Eine Woche lang hätte ihn seine Mutter bekochen, sein Vater stolz auf ihn sein können. Er hätte mit seiner Freundin Bridget ins Kino gehen können. Stattdessen hatte er sein Auto aus der Garage geholt und einen Brief auf den Küchentisch gelegt. Mitten in der Nacht. Wenige Worte. Er wolle bis zum Abflug allein sein. Der Vater würde es verstehen, die Mutter nicht. Bridget hatte er in diesem Moment ganz vergessen. Keinen Gruß an sie hinterlassen. Keine Schwüre, keine Versprechen. Bridget mit den erdbeerblonden Haaren und dem Lachen eines Zickleins. Sie würde wütend sein, traurig. Immerhin, sie konnte ihren Freundinnen davon erzählen: ›Er hat nicht mal Lebewohl gesagt.‹ Ein Haufen alberner Mädchen würde winzige Schreie des Entsetzens ausstoßen und ›Was für ein Schuft!‹ rufen. ›Was für ein elender Schuft! Arme Bridget. Unfassbar. Unglaublich.‹ Wie ihre eigenen Mütter würden sie klingen. Aber auch ihre Mütter klangen meist nicht wie sie selbst.

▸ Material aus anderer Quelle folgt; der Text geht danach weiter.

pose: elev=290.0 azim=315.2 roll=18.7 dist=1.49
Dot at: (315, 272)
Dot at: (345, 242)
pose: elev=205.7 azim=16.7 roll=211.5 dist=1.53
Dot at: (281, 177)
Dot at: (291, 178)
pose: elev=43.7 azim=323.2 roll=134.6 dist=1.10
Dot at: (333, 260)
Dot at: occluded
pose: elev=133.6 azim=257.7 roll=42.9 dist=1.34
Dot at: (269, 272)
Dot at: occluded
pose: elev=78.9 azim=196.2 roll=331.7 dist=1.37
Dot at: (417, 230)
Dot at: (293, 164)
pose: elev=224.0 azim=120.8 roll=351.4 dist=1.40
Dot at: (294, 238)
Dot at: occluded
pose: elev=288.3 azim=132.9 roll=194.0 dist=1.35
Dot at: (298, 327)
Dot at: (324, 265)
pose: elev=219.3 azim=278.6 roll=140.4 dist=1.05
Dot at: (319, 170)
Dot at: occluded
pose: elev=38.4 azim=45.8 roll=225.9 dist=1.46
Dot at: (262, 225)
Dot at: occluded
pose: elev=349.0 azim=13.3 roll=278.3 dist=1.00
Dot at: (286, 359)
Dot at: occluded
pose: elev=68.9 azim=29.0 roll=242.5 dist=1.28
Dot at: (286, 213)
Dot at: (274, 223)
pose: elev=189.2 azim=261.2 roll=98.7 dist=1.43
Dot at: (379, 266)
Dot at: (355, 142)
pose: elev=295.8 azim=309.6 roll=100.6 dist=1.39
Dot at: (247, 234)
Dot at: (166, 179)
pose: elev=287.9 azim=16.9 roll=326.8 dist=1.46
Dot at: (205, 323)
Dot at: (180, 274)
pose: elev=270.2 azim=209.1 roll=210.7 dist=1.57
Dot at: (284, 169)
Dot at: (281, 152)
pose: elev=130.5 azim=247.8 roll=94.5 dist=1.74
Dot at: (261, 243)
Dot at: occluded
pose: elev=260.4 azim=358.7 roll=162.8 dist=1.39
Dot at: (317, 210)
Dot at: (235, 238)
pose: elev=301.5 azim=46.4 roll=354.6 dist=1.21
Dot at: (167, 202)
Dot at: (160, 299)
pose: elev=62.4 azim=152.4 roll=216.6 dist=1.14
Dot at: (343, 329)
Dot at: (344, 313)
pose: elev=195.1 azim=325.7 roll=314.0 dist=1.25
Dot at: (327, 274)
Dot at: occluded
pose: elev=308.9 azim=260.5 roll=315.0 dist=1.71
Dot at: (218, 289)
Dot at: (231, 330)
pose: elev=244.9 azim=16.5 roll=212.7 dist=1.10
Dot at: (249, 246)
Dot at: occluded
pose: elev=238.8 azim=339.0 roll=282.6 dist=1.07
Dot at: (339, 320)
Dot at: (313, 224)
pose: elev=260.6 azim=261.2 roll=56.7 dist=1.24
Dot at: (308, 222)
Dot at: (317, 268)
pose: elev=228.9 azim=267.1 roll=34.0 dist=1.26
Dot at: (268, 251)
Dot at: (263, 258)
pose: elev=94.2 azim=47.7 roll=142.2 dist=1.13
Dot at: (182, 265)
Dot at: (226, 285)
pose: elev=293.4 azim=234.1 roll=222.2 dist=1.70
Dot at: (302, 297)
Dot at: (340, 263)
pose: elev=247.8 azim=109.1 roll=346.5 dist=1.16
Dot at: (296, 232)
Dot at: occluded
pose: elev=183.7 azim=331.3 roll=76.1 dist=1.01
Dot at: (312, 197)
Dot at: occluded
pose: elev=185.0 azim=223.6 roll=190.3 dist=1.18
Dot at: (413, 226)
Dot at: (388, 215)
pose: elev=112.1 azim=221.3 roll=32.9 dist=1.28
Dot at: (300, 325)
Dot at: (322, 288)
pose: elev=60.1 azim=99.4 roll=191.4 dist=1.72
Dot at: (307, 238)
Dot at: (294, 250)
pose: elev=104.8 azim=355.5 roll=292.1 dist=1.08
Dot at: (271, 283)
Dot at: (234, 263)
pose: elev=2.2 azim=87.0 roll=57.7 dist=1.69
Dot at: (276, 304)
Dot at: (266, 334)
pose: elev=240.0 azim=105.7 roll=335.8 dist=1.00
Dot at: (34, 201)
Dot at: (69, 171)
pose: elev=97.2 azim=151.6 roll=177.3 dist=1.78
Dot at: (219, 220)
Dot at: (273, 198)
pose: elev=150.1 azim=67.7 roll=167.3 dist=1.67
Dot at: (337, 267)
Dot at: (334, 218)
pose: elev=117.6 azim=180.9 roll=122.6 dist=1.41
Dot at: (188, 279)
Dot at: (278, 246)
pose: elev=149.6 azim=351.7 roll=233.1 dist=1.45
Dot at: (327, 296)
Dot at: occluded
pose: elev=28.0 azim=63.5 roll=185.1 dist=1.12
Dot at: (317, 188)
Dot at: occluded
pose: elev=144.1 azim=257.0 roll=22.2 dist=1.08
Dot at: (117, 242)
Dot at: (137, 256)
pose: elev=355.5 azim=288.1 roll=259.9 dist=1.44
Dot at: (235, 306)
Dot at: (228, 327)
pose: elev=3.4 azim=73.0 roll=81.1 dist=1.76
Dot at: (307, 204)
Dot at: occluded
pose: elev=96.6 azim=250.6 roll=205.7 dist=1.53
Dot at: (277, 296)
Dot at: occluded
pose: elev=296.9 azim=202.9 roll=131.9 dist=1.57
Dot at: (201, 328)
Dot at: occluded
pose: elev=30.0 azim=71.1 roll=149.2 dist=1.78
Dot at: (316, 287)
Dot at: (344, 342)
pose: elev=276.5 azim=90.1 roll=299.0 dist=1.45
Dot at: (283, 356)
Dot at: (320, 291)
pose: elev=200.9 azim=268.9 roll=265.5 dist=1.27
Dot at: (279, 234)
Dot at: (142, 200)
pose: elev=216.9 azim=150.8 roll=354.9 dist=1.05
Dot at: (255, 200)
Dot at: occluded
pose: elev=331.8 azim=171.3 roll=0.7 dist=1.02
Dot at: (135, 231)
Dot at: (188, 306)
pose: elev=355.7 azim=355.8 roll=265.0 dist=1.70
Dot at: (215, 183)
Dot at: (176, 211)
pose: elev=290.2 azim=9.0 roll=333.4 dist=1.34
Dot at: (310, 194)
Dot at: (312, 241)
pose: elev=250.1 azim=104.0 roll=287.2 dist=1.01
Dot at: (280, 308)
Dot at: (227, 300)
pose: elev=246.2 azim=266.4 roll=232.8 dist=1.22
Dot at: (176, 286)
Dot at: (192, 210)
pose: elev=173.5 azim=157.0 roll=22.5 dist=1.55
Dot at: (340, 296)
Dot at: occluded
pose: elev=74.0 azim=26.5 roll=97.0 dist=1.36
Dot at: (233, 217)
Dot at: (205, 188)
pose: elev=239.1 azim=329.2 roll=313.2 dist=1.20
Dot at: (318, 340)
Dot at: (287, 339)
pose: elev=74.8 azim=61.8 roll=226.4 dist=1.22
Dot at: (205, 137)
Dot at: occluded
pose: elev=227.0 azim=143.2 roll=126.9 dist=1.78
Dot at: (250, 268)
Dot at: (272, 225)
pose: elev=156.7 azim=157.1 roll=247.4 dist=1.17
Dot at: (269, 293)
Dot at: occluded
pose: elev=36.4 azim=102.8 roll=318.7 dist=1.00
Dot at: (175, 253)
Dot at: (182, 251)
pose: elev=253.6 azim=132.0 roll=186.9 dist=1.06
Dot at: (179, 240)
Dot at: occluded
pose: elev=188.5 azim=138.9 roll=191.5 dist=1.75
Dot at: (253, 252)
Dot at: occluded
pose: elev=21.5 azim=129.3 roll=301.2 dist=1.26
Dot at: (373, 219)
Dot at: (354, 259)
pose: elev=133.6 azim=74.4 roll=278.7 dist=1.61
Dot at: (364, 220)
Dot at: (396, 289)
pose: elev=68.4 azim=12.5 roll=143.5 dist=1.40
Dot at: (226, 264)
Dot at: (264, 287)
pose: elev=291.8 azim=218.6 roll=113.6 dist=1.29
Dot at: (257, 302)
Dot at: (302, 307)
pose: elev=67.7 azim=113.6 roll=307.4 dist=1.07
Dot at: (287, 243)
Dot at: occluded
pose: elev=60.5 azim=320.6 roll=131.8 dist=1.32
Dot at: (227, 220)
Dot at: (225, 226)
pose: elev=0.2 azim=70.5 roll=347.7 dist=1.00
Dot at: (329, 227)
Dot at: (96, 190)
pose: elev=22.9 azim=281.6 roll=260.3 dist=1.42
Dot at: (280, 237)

Morgen würde der Schuft nach Okinawa, Japan fliegen. Dann Vietnam.
Auf dem Weg von Camp Pendleton nach Santa Ana war die Angst gekommen, vielleicht war sie schon früher da gewesen, nur hatte Bob sie nicht bemerkt. Sie war wie ein unscheinbares Mädchen. Nicht hässlich oder hübsch genug, als dass sie einem gleich auffallen würde. Eines Tages steht sie direkt vor einem und lächelt. Dann lässt man sie nicht mehr aus den Augen.
»Geh nicht, tauch unter«, sagte Collin. »Kanada. Da kann dich niemand finden.«
Bob schüttelte den Kopf. »Vietnam. Vietnam«, flüsterte er, einer todbringenden Zauberformel gleich.
»Ich kannte mal einen Japaner. Ich dachte, er wäre ein Chinese, und ich dachte, ich würde ihn eines Tages heiraten. Aber er war sehr alt und ich nur ein Kind. Er ist tot, schon lange«, sagte Charlotte.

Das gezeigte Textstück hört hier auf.